Per WKMG, Thursday night, cheering protesters torched a Minneapolis police station that the department was forced to abandon as three days of violent protests spread to nearby St. Paul and angry demonstrations flared across the U.S over the death of George Floyd.
In a new Op-Ed for Fox News, former House Speaker Newt Gingrich argues that while anger is justified over George Floyd’s killing, rioting is not and should have been prevented.
The death Monday of George Floyd, a black man in police custody, is a complete outrage. The complete failure of Minneapolis officials to stop and prevent the ensuing rioting is a second outrage.
Derek Chauvin, the fired white Minneapolis policeman seen on cellphone video kneeling on Floyd’s neck despite Floyd complaining that he couldn’t breathe, was arrested Friday afternoon and charged with third-degree murder and manslaughter.
I will discuss Floyd’s horrifying death in a moment, but I’ll start with the Minneapolis system’s failure.
The first rule of riots is to preempt them and stop them. While people are rioting, the rule of law is collapsed and street mobs dominate. Because mobs are directionless and led only by waves of emotion, hostility and hate, every innocent person nearby is inherently in danger.

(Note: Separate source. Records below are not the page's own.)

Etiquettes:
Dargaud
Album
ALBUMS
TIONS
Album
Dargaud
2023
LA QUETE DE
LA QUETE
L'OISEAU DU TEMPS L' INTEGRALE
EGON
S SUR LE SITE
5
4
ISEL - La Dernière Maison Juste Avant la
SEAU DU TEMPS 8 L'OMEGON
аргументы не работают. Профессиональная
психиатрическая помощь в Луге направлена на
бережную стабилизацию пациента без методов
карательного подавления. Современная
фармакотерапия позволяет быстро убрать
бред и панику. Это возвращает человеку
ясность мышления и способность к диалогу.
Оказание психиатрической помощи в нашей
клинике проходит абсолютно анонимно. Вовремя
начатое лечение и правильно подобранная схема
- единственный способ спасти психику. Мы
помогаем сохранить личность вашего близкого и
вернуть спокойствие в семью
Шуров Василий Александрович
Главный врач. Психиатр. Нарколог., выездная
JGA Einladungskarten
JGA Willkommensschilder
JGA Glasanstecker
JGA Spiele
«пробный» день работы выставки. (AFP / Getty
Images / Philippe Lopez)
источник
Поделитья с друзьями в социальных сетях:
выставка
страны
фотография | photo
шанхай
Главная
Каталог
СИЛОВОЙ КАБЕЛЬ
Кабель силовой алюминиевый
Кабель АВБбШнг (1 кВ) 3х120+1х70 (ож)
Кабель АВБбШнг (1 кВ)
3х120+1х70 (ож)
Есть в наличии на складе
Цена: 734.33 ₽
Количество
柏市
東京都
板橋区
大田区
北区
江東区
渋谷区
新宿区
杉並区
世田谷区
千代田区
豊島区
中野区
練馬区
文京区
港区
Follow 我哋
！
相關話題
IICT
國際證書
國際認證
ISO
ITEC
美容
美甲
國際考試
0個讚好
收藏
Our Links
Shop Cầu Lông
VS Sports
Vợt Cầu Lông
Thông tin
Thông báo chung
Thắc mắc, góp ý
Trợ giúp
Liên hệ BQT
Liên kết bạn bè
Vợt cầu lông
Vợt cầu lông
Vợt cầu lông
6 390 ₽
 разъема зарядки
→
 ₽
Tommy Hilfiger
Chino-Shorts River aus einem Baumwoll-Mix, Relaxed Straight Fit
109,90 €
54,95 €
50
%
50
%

The more authority pulls back, the more lawlessness moves in and the mob takes property, destroys property, and endangers lives.
People who had been forced to stay home by COVID-19 now might find themselves forced to stay home because of fear of what might happen to them if the mob catches them in the street. And in the most violent neighborhoods, even staying in your own home is not a guarantee of safety.
Small business owners in Minneapolis – who are often Somali, black or Hispanic, and mostly women – may find their lifetime’s work destroyed by a vengeful, hateful mob.
The first duty of government is to provide physical security. But the city of Minneapolis failed to protect its citizens. The state of Minnesota failed to protect its citizens.
Now President Trump is threatening to intervene with federal forces as President Lyndon Johnson did when rioting hit Detroit in 1967 and as President George H.W. Bush did in Los Angeles in 1992.
Unfortunately, the tragedy unfolding in Minneapolis is one we have seen again and again.